Gluten free, vegan chilli sin carne. Vegetable chilli. Rich, spicy vegetable chilli. Served with gluten free, vegan tortilla. Steaming and ready to eat.

Gluten free, vegan Chilli Sin Carne can be as ‘hot’ as you dare. When I was at university we were regularly served Vegetable Con Carne which was vegetarian – there was a misunderstanding of the Spanish language there – but we knew what it meant.

This recipe is quick to prepare and is a great supper dish. It has deep and rich earthy flavours. This recipe makes a very large pot. It tastes even better the next day or can be frozen. Serve with a crisp green salad, guacamole and Perfect Plain Rice, cornbread or tortilla chips. It is also good in burritos.

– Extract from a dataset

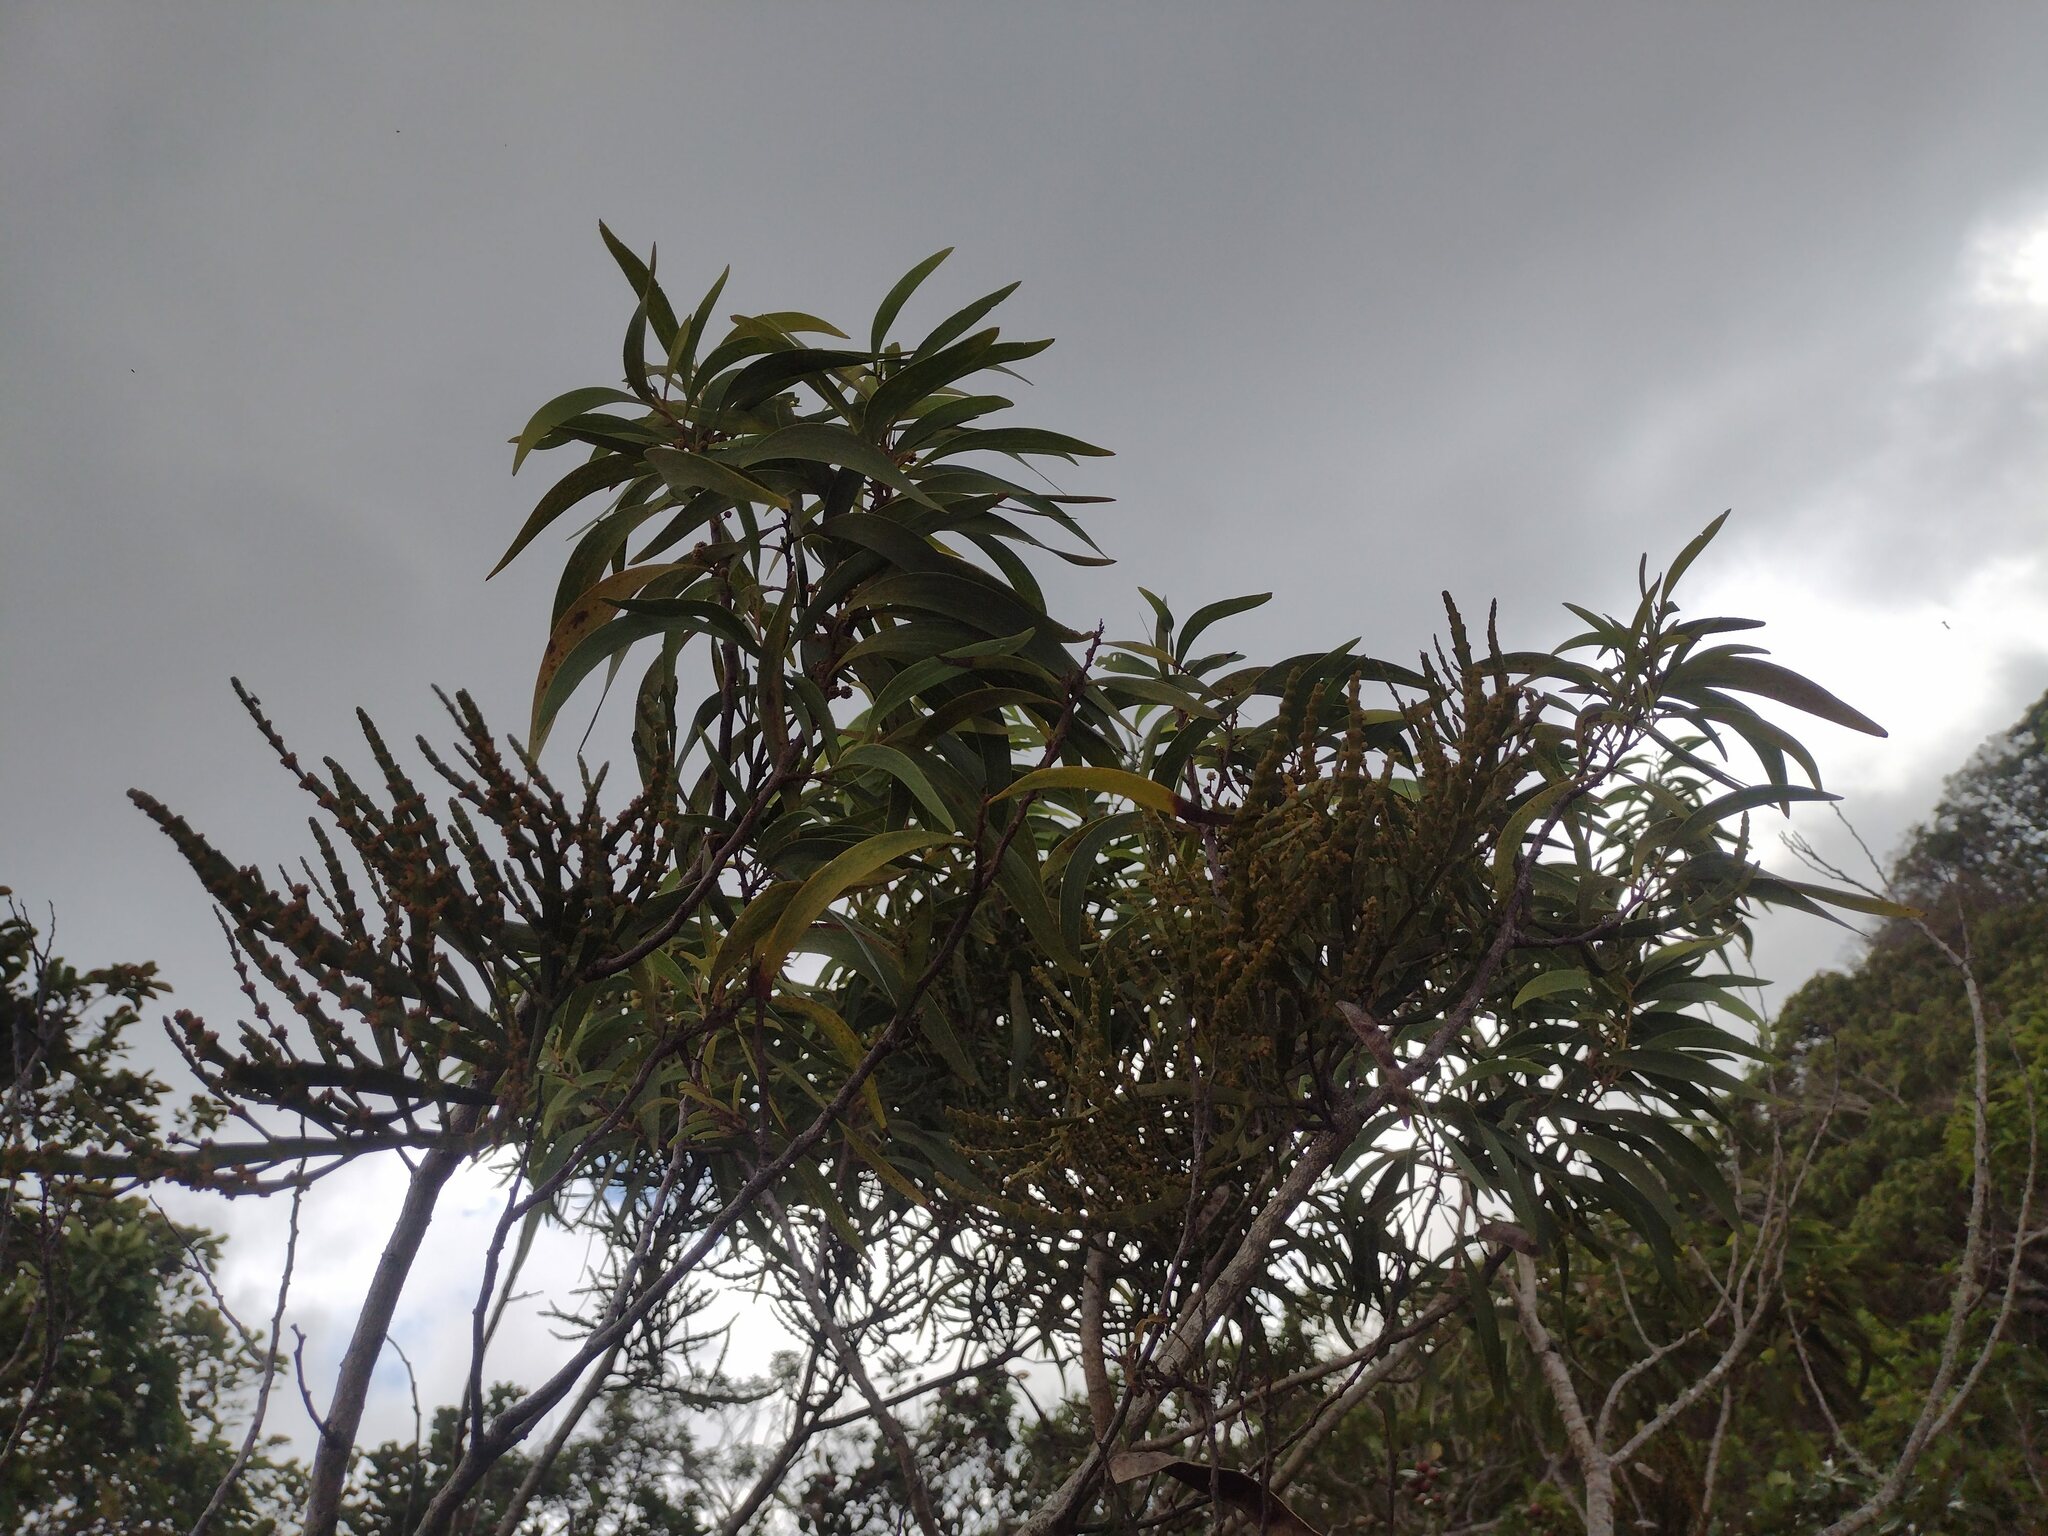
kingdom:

You can use any vegetables – whatever is in season – so the dish is different and fresh all through the year. You can also use dried beans in this recipe, just remember to soak/ cook the beans as directed on the packet.

Difficulty easy
Serves 4-6
Preparation and cooking time 20 mins
Preparation and cooking time 60 mins

Ingredients
1 tablespoon cumin seeds
2 tbs vegetable oil
0.5 teaspoon asafoetida
1 courgette
1 aubergine
1 stick celery (leave out for celery free)
2 fresh green chillies (more or less depending upon taste)
1 teaspoon chilli flakes (more or less depending upon taste)
1 teaspoon cumin powder
1 teaspoon dried oregano
1 tin black beans
1 tin pinto beans
100 grams fresh or frozen sweetcorn
1 litre passata
500 millilitres hot water (may need slightly more or less depending on how thick you like it)
Handful chopped coriander

Method
1. Chop the courgette, aubergine and celery in to approximately one centimetre dice
2. In a large, dry, warm, pan toast the cumin seeds until you can smell the aroma from the seeds (~1-2 minutes). Remove the seeds from the pan and set aside
3. Add the oil to the pan and add the asafoetida, courgette, aubergine and celery. Stir well and cook on a low heat for three to five minutes
4. Finely chop the chilli and add to the pan along with the chilli flakes, cumin seeds, cumin powder and oregano. Stir well and cook for a further 2-4 minutes
5. Add the black beans, pinto beans, sweetcorn and passata to the pan and stir well. Use 250 ml of the hot water to clean the passata container and add to the pan. Add more water as required
6. Bring to a low simmer stirring occasionally and cook for ~60 minutes until the chilli is a thick rich dish. You can add more water during cooking to get the consistency you like
7. Stir in half the chopped coriander and serve. Sprinkle the top with the remaining coriander.